Registering a webhook URL says I am "Forbidden."

account-activity

#1

I have received a approved message from you about the Account Activity APIs (or did I? It says "We have provisioned access to the Account Activity API beta for..."). So now I am trying to create an application to test it.

I have generated my account’s access token and access token secret, and also took the consumer key and the consumer secret from the Application settings.
My application has the Access Level of Read, write, and direct messages.

I am doing a POST request to https://api.twitter.com/1.1/account_activity/all/env_beta/webhooks.json with a url parameter (so it becomes like POST https://api.twitter.com/1.1/account_activity/all/env_beta/webhooks.json?url=#{my webhook url}),
with authentication by OAuth1 (see image).

This results to a “forbidden” JSON:

{
    "errors": [
        {
            "code": 200,
            "message": "Forbidden."
        }
    ]
}

also, sending the same request with just changing the URL to https://api.twitter.com/1.1/account_activity/webhooks.json results in another error, which is 401 (code 32).

I can preform a GET request to https://api.twitter.com/1.1/account_activity/all/webhooks.json with the same credentials and receive and empty webhooks list.

What am I missing?
It seems strange where the two URLs results differ with the same credentials.
I’ve been searching the docs and inside this forum and elsewhere, and got no chance. I really need help.


#2

OK, I am now reading codes of https://github.com/twitterdev/Account-Activity-dashboard and I now know that
The request should be performed with a "Content-Type application/x-www-form-urlencoded" header and a form including a key url and a value YOUR WEBHOOK ENDPOINT, and so should not include them as a url parameter!
This is very different from what the documents says here!!
It should be like this:

curl --request POST \
  --url https://api.twitter.com/1.1/account_activity/all/env_beta/webhooks.json \
  --header 'authorization: OAuth oauth_consumer_key="CONSUMER_KEY", oauth_nonce="GENERATED", oauth_signature="GENERATED", oauth_signature_method="HMAC-SHA1", oauth_timestamp="GENERATED", oauth_token="ACCESS_TOKEN", oauth_version="1.0"' \
  --header 'content-type: application/x-www-form-urlencoded' \
  --data url=ENCODED_WEBHOOK_URL

but NOT this:

$ curl --request POST \
 --url 'https://api.twitter.com/1.1/account_activity/all/:ENV_NAME/webhooks.json?url=https%3A%2F%2Fyour_domain.com%2Fwebhook%2Ftwitter' 
 --header 'authorization: OAuth oauth_consumer_key="CONSUMER_KEY", oauth_nonce="GENERATED", oauth_signature="GENERATED", oauth_signature_method="HMAC-SHA1", oauth_timestamp="GENERATED", oauth_token="ACCESS_TOKEN", oauth_version="1.0"'

and now I get a 401 “Could not authenticate you” error 32.
This is a big leap because now it is same in both All Access and DM Access. I’m looking into other issues continuously.


#3

I am still stuck.
Can someone point out the difference between the CURL above and the code below? Because that sample app works for me, there seems no reason my authenticate gets errors (or Insomnia has bugs)


#4
require 'oauth'

# set env values
CK = "****"
CS = "****"
AT="****"
ATS="****"

consumer = 
OAuth::Consumer.new(
  CK,
  CS,
  site: "https://api.twitter.com/"
)

body = {
  url: "https://www.jinro.club/webhooks/366868583/NGlTRTZVdlVPUUVrS1AxdXVSQzM4Zz09"
}
  
headers = {
  "Content-Type" => "application/x-www-form-urlencoded"
}

endpoint = OAuth::AccessToken.new(consumer, AT, ATS)
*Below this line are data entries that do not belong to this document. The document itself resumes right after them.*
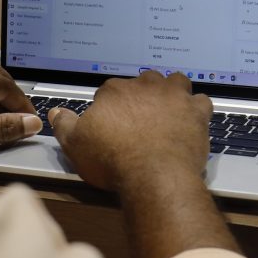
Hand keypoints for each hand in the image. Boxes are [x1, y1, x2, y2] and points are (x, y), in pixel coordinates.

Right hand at [50, 72, 241, 257]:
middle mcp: (145, 86)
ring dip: (172, 93)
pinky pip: (201, 101)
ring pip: (175, 82)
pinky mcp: (196, 111)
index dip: (112, 107)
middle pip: (144, 82)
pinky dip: (197, 109)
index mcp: (115, 90)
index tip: (113, 123)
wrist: (153, 175)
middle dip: (143, 96)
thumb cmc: (113, 160)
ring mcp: (173, 96)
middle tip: (141, 119)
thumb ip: (64, 125)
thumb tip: (55, 112)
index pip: (112, 90)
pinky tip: (192, 120)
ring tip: (168, 112)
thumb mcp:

## Registering webhook does not succeed

response = endpoint.post("/1.1/account_activity/all/env_beta/webhooks.json", body, headers)
# => #<Net::HTTPUnauthorized 401 Authorization Required readbody=true>

response.body
# => "{\"errors\":[{\"code\":200,\"message\":\"Forbidden.\"}]}"

## But other endpoints succeeds

response = endpoint.get("https://api.twitter.com/1.1/statuses/home_timeline.json")
# => #<Net::HTTPOK 200 OK readbody=true>

response.body
# => "[{\"created_at\":\"Sun May 06 05:15:51 +0000 2018\",\"id\":992996....

I can’t handle this. Are the authentication process for the AAAPI different from other APIs?
Because Ruby fails, Insomnia fails, and only the sample node.js application succeeds, I’m curious there ma be something request-promise does uniquely, and the new AAAPI is built specific to it’s behaviour.
Does the snowbot example even work? I tried the setup_webhooks.rb but it returned a “Could not authenticate you.” error.